Task Force Echo was struck heavily by "friendly" air strikes on both 9 and 16 September, suffering 64 killed and at least 43 wounded. The accidental bombings caused the temporary withdrawal of GM 24. However, whether staffed with one regiment or two, Task Force Echo was stopped by the PAVN after minor harassment of Communist supply Route 71.

As a late and unplanned addition to the operation, Task Force Foxtrot was expected to rampage through the PAVN rear areas north of Ban Ban after it was committed in mid-October.
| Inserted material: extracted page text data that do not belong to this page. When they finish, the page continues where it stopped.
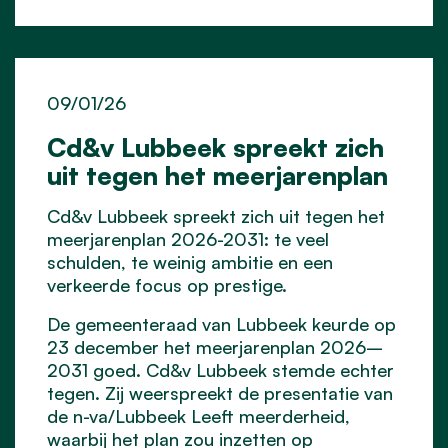
09/01/26
Cd&v Lubbeek spreekt zich
uit tegen het meerjarenplan
Cd&v Lubbeek spreekt zich uit tegen het
meerjarenplan 2026-2031: te veel
schulden, te weinig ambitie en een
verkeerde focus op prestige.
De gemeenteraad van Lubbeek keurde op
23 december het meerjarenplan 2026–
2031 goed. Cd&v Lubbeek stemde echter
tegen. Zij weerspreekt de presentatie van
de n-va/Lubbeek Leeft meerderheid,
waarbij het plan zou inzetten op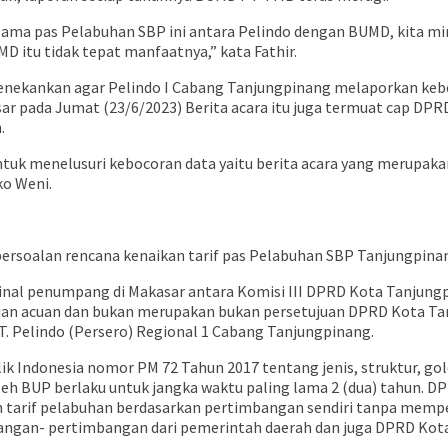
a pas Pelabuhan SBP ini antara Pelindo dengan BUMD, kita minta
D itu tidak tepat manfaatnya,” kata Fathir.
ekankan agar Pelindo I Cabang Tanjungpinang melaporkan keboco
r pada Jumat (23/6/2023) Berita acara itu juga termuat cap DPR
.
ntuk menelusuri kebocoran data yaitu berita acara yang merupak
ko Weni.
ersoalan rencana kenaikan tarif pas Pelabuhan SBP Tanjungpinan
minal penumpang di Makasar antara Komisi III DPRD Kota Tanjung
agian acuan dan bukan merupakan bukan persetujuan DPRD Kota Ta
T. Pelindo (Persero) Regional 1 Cabang Tanjungpinang.
k Indonesia nomor PM 72 Tahun 2017 tentang jenis, struktur, g
 oleh BUP berlaku untuk jangka waktu paling lama 2 (dua) tahun.
 tarif pelabuhan berdasarkan pertimbangan sendiri tanpa mempe
ngan- pertimbangan dari pemerintah daerah dan juga DPRD Kota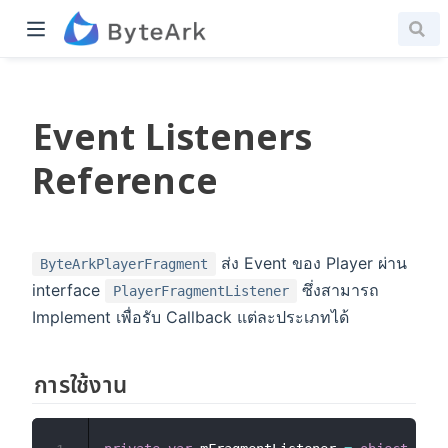
Event Listeners
Reference
ส่ง Event ของ Player ผ่าน
ByteArkPlayerFragment
interface
ซึ่งสามารถ
PlayerFragmentListener
Implement เพื่อรับ Callback แต่ละประเภทได้
การใช้งาน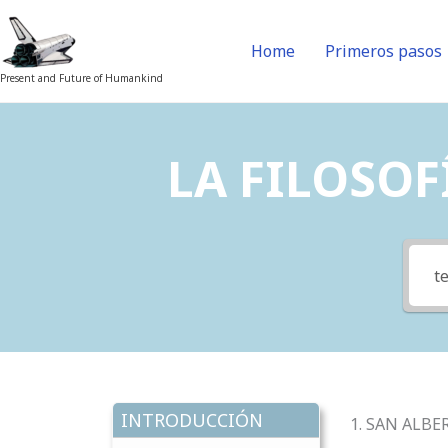
Skip
to
Home
Primeros pasos
content
Present and Future of Humankind
LA FILOSOFÍ
INTRODUCCIÓN
1. SAN ALBE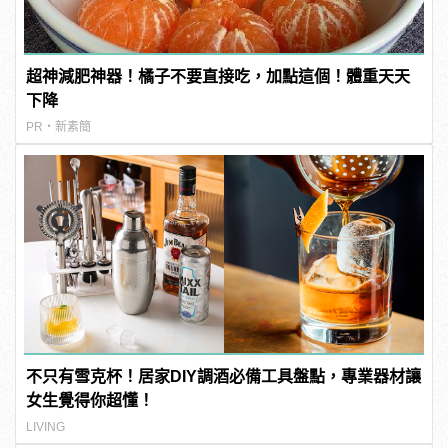
超神減肥神器！橘子不要直接吃，加點這個！體重天天
下降
PR・新素簡
不只有雪克杯！居家DIY調酒必備工具盤點，專業器材讓
女生覺得你超懂！
LIVING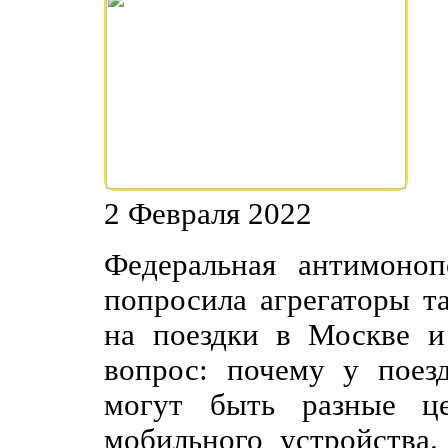
2 Февраля 2022
Федеральная антимоно
попросила агрегаторы т
на поездки в Москве и
вопрос: почему у поез
могут быть разные ц
мобильного устройства.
However, a PAVN blocking force stalemated it.

Operation Tulah achieved no perceptible results.

==Aftermath==

In late October, ceasefire negotiations began for settling the Laotian Civil War as well as the Vietnam War.

In late November, four fresh Thai battalions landed at Long Tieng. Four tired ones rotated out. On 6 December, some of the new arrivals were lifted by Air America into the Nam Bleung Valley to attack a numerically inferior garrison of PAVN troops. They were also directed at Phou Phasai, attacking from both southeast and southwest while backed by GM 21 and GM 26. In this case, the attackers also outnumbered the defenders. In all cases, the Royalist attacks failed.

A peace settlement would freeze the opposing forces in place. The PAVN would be left with positions in uneasy proximity with the Royalist guerrillas at Long Tieng. This would lead to Vang Pao's next move.